The following should be kept in mind while interpreting our results. First, the EQ-5D surveys were conducted in different years. This also holds for the value sets that were used, whereas preferences may change over time. It is unclear whether this is the case and to what extent this may have affected the results. We did see that value sets from similar years still showed substantial differences such as those from the Netherlands and the US or those from Germany and Japan. Future research could clarify to what extent health-related preferences change over time. Secondly, certain population groups were not included in the EQ-5D samples, such as inhabitants younger than 20 years and, in most surveys, people older than 85. Therefore we did not calculate QALE at birth and were unable to differentiate HRQoL within the 85-plus group. In addition, the surveys did not include the institutionalized population. However, due to a lack of comparable data, it is unclear to what extent this influenced the cross-country variation. Further, it was unclear whether all potential determinants of HRQoL were represented sufficiently. Thirdly, we did not take uncertainty in mortality into account because this information was not included in WHO life tables. However, there will be little uncertainty in life tables given the large population size. Consequently, the uncertainty in health expectancy particularly arises in the morbidity part of these measures . Finally, as discussed before, different researchers may have used slightly different protocols and analyses which may have affected the differences in value sets .

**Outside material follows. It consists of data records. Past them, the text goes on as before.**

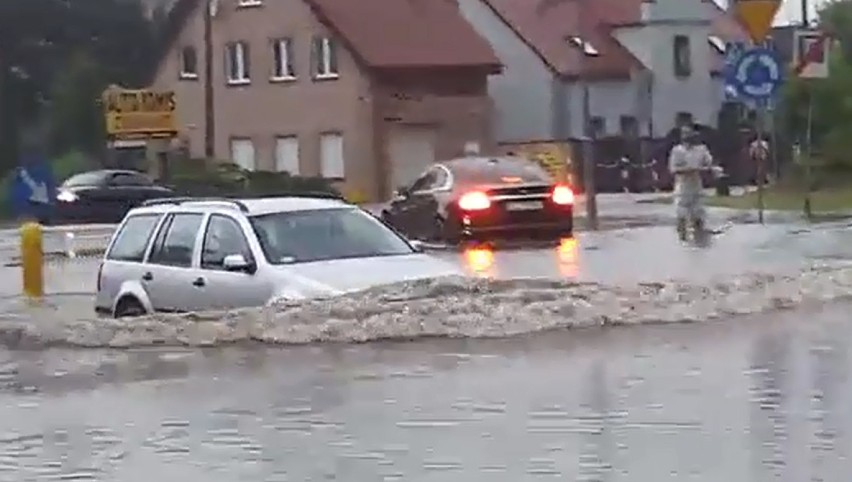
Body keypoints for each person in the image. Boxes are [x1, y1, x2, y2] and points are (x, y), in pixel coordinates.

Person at [668, 125, 715, 241]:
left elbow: (709, 164)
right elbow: (673, 169)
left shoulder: (702, 149)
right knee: (682, 216)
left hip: (696, 187)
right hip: (683, 188)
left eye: (690, 134)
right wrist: (690, 169)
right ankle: (682, 241)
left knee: (698, 215)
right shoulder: (677, 150)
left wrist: (711, 169)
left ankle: (700, 240)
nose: (688, 136)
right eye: (685, 134)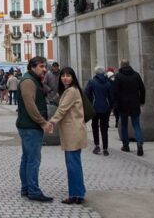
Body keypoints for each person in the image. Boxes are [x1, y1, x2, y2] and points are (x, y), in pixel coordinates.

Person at [16, 56, 54, 203]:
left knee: (27, 159)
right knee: (33, 160)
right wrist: (43, 122)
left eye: (45, 67)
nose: (44, 69)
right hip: (30, 126)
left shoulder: (31, 80)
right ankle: (33, 190)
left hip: (27, 125)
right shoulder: (28, 81)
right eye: (41, 66)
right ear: (32, 67)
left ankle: (26, 188)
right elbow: (30, 105)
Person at [50, 67, 87, 205]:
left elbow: (62, 109)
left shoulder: (71, 91)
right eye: (63, 76)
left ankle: (76, 194)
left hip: (73, 131)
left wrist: (51, 123)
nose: (65, 78)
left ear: (73, 77)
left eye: (68, 76)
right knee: (74, 163)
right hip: (73, 130)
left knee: (73, 165)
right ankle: (79, 192)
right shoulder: (71, 90)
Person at [112, 60, 146, 156]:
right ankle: (139, 144)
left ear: (121, 66)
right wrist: (141, 101)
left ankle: (126, 145)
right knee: (136, 125)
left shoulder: (118, 76)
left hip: (123, 105)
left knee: (124, 125)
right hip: (135, 104)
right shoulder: (136, 75)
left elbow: (115, 91)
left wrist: (115, 104)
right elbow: (142, 89)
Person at [84, 66, 113, 155]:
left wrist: (89, 104)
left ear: (95, 73)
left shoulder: (92, 82)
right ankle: (105, 148)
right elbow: (111, 96)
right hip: (106, 108)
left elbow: (86, 94)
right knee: (104, 128)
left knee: (95, 127)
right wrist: (110, 107)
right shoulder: (108, 83)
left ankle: (97, 145)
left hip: (95, 108)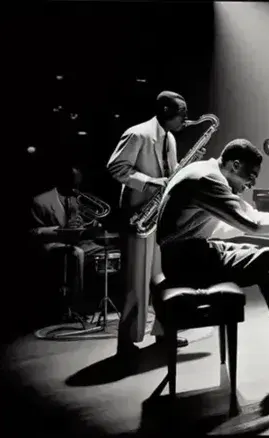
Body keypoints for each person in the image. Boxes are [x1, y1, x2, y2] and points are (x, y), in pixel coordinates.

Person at [156, 139, 269, 364]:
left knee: (263, 252)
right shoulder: (207, 179)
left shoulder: (204, 171)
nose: (252, 182)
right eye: (252, 174)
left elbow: (235, 221)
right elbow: (252, 223)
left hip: (191, 252)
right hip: (186, 262)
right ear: (235, 165)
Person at [106, 90, 187, 357]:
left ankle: (164, 333)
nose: (186, 118)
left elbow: (169, 173)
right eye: (181, 112)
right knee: (136, 282)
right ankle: (126, 342)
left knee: (163, 278)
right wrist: (152, 182)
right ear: (165, 111)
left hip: (160, 215)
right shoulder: (137, 133)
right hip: (139, 215)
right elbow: (116, 168)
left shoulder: (171, 138)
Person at [30, 165, 105, 314]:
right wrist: (62, 228)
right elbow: (33, 232)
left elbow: (82, 228)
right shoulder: (40, 201)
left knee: (104, 253)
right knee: (76, 253)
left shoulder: (76, 199)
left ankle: (97, 302)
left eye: (78, 184)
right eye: (73, 184)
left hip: (75, 242)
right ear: (62, 181)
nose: (76, 188)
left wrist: (91, 224)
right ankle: (76, 306)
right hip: (51, 243)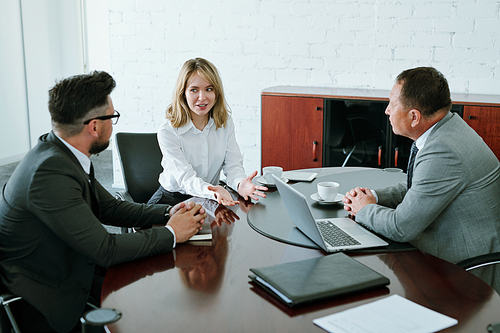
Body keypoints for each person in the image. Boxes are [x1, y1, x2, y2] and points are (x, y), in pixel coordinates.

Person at [0, 71, 207, 333]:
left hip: (73, 266)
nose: (114, 122)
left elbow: (109, 207)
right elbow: (105, 248)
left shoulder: (61, 151)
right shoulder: (48, 174)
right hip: (47, 299)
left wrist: (167, 212)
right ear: (95, 127)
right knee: (154, 310)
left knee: (163, 296)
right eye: (113, 116)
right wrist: (172, 233)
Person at [343, 67, 500, 264]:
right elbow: (419, 185)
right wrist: (373, 197)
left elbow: (401, 228)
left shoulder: (444, 150)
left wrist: (364, 209)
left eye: (392, 104)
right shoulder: (448, 127)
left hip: (465, 267)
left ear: (414, 117)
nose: (387, 110)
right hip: (453, 241)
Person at [148, 58, 267, 207]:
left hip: (210, 198)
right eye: (194, 90)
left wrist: (239, 183)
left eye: (209, 89)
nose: (202, 97)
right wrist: (212, 191)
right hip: (171, 200)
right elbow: (185, 178)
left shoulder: (225, 123)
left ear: (216, 92)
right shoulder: (168, 131)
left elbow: (233, 165)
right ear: (183, 93)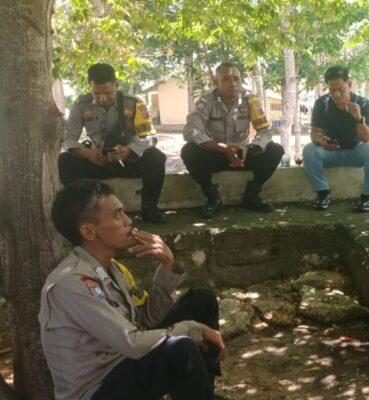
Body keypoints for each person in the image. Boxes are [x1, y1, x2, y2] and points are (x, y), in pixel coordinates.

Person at [40, 179, 227, 400]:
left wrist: (168, 265)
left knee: (202, 300)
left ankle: (202, 393)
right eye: (117, 215)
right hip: (97, 389)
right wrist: (191, 328)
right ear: (89, 232)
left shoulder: (109, 269)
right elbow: (132, 342)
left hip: (125, 364)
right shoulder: (71, 283)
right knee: (181, 347)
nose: (128, 221)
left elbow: (145, 320)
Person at [58, 63, 168, 223]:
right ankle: (85, 212)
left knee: (156, 157)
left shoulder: (134, 103)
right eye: (96, 93)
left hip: (129, 161)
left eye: (108, 93)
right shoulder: (81, 104)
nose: (102, 98)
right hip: (98, 161)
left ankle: (149, 208)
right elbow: (68, 139)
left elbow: (150, 137)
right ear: (90, 87)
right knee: (64, 161)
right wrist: (88, 154)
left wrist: (129, 150)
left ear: (116, 85)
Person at [182, 62, 284, 219]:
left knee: (275, 150)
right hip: (216, 154)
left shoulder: (249, 100)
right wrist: (223, 149)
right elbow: (192, 131)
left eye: (236, 79)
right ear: (216, 82)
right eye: (226, 79)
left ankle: (252, 195)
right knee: (189, 151)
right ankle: (213, 198)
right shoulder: (206, 100)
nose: (233, 84)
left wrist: (250, 148)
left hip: (242, 155)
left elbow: (264, 131)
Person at [302, 65, 369, 212]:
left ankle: (367, 196)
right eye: (332, 90)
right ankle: (323, 193)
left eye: (341, 89)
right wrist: (322, 141)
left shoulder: (363, 104)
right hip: (330, 153)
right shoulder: (322, 103)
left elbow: (367, 138)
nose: (337, 94)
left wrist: (359, 119)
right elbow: (314, 133)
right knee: (309, 150)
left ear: (349, 84)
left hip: (355, 152)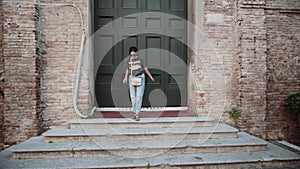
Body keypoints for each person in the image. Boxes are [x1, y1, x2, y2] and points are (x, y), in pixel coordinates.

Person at [123, 46, 155, 121]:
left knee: (139, 96)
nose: (133, 54)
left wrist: (150, 77)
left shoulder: (140, 59)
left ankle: (137, 113)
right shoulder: (129, 60)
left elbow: (145, 68)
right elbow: (128, 69)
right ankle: (134, 112)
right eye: (131, 52)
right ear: (130, 53)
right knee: (133, 97)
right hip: (132, 78)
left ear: (136, 52)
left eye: (134, 52)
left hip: (140, 77)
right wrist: (125, 78)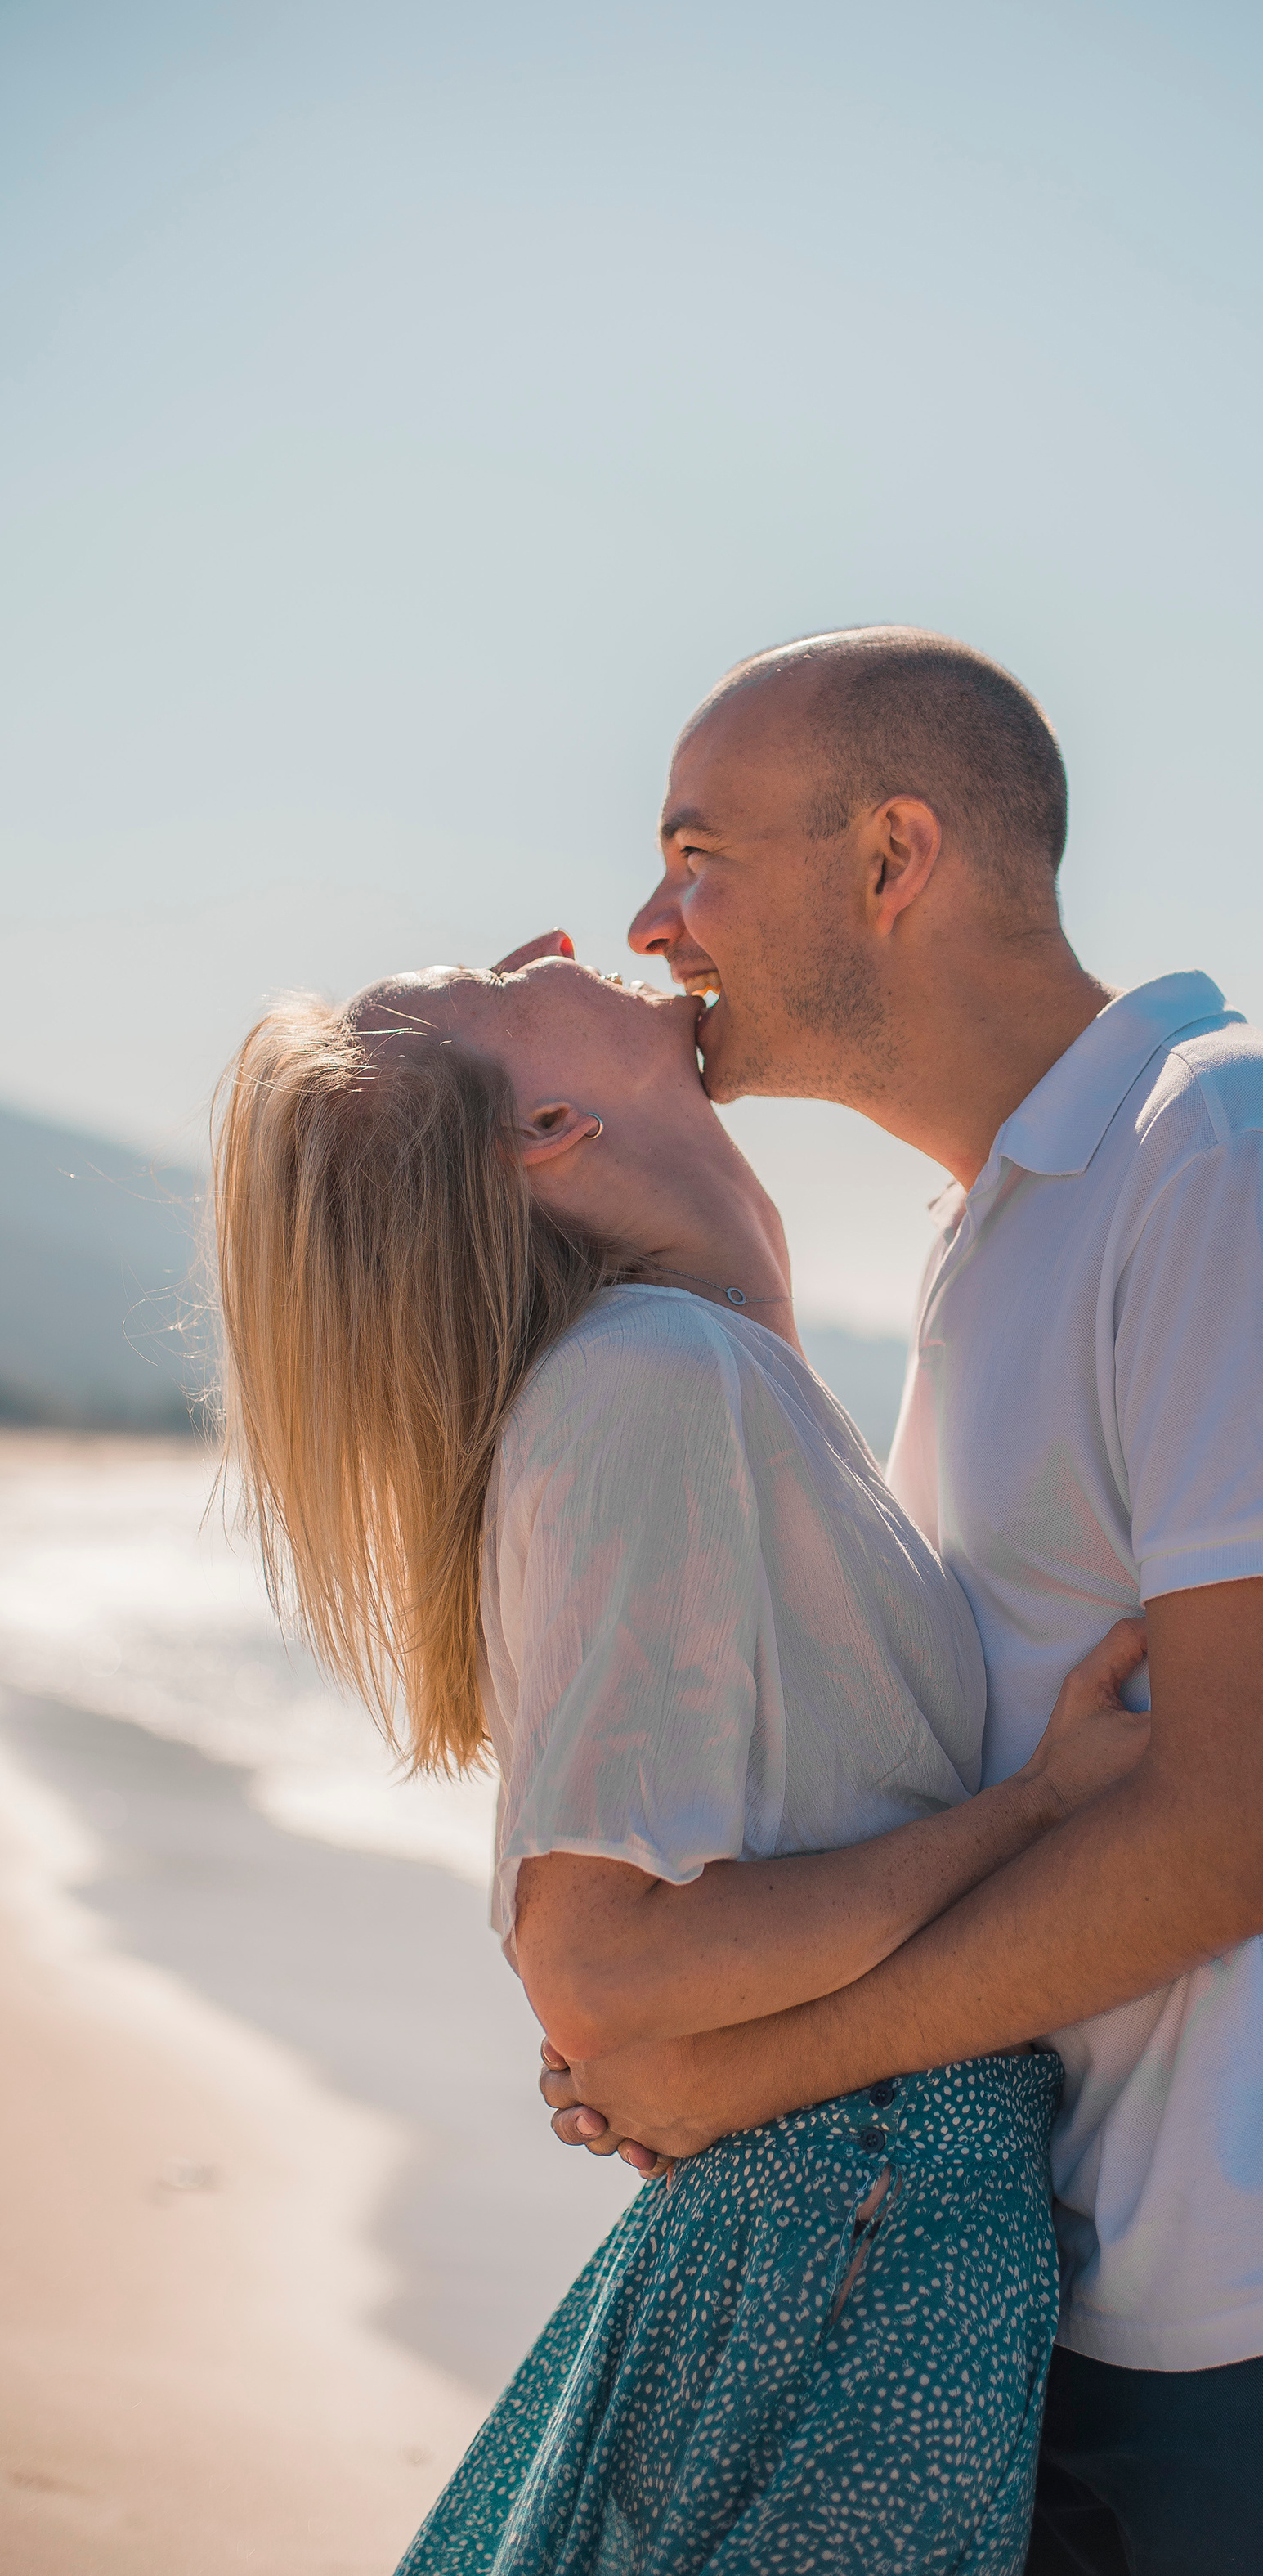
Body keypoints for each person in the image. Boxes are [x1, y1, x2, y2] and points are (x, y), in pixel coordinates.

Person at [535, 626, 1263, 2575]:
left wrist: (740, 2069)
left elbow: (1241, 1831)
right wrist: (663, 2009)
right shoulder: (993, 1229)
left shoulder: (1233, 1151)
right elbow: (983, 1747)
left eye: (699, 852)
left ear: (894, 855)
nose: (652, 921)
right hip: (1064, 2266)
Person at [210, 948, 1155, 2576]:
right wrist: (1037, 1812)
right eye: (495, 984)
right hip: (856, 2214)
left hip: (842, 2204)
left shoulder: (694, 1373)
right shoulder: (651, 1382)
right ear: (555, 1127)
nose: (558, 949)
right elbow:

In conclusion, we recommend that future international comparisons on SMPH profoundly discuss their value-set choice, including the theoretical and practical issues, and perform sensitivity analyses where possible and necessary. In addition, more qualitative research on the determinants of differences in valuation within and across populations is needed. This will improve the interpretation and the usefulness of HRQoL-based, and other, summary measures of population health.